Nevertheless, if we suspend reality and muster the requisite amount of imagination necessary to pretend that the Confederate flag represents Confederate heritage alone (An institution in which the economic system relies heavily upon buying and selling of human beings for labor is not something I’d be particularly proud of but to each his own), we can all now agree that the flag has at least evolved into a symbol of hate. Dylan Roof is not a local anomaly; the Confederate Flag is flown by European neo-Nazis in countries where swastikas are illegal; the Rebel Flag is also flown alongside the swastika by pro-Russian separatists in Ukraine. Regardless of how individual southerners may feel about its origin, the Confederate flag is now a symbol of hate worldwide.
While I wholeheartedly disagree with their worldview, I actually understand why self-proclaimed racists would fly the Confederate Flag proudly. However, I simply don’t understand why an individual would wish to fly the Confederate flag and wish to not be considered racist. If you have the gall to be so openly callous to the painful memories the Rebel Flag evokes, why concern yourself with being labeled a racist? For believers, it becomes even more confusing. If you are a follower of Christ, how does one justify the seemingly idolatrous worship of the Rebel Flag? How do you justify the desire to endorse imagery that is painful for so many when God commands us to prefer others before ourselves?
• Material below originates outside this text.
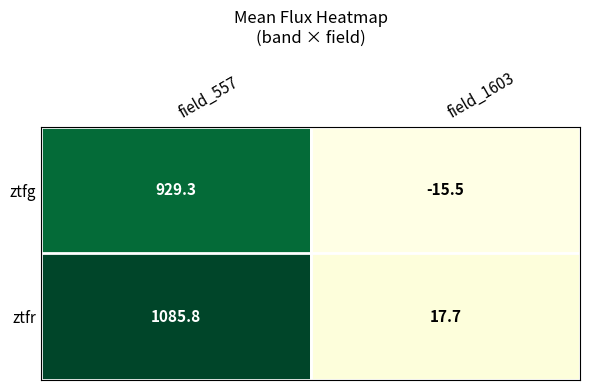

Which label corresponds to the largest value in the chart?

field_557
Don’t get me wrong. I respect your right to fly all the Confederate Flags on your own private property. In fact, if even the slightest corner of your heart is inclined to fly the Rebel Flag, I urge you to do so. While driving through the rural south, Confederate Flags are quite handy in that they serve as warning signs as to locations at which I need not stop. I appreciate a good Confederate Flag as much as the next girl because it lets me know where we stand. It’s pretty inconvenient how undercover racism can be these days. Although restaurant owners may not be able to deny Tyrone service at a lunch counter, employers are 50% less likely to call Tyrone (i.e, a black-sounding name) than Tyler (a European sounding name) for an interview given identical resumes (apparently Erykah Badu is the only one advocating for Tyrone to get that phone call).
While I respect the First Amendment right to fly any flag your heart desires, I don’t agree that Confederate Flags should be flown in public spaces. I don’t believe that one group’s skewed interpretation of celebrating Southern Heritage should be representative of the whole, especially when so many views that interpretation as hateful. I too am a proud southerner, shouldn’t my interpretation of Southern Heritage count for something? Since when did Confederate Flag enthusiasts gain a monopoly on southern pride? How dare they have the audacity to celebrate an emblem that provokes memories of slavery, segregation, and Jim Crow all while shunning the racist moniker!
Oh how I long for the days when kids played outdoors from dawn to dusk, Coca-Cola contained natural ingredients like cocaine and real cane sugar (none of this artificial coloring and high fructose corn syrup foolishness), we ate gluten like it was nobody’s business, and the racists stood up to be counted. At least then we knew where we stood. In those days white supremacists didn’t hide behind “Southern Heritage”, but then again they were certainly prone to hide behind white hoods. I suppose racism has been the modus operandi of the coward all along.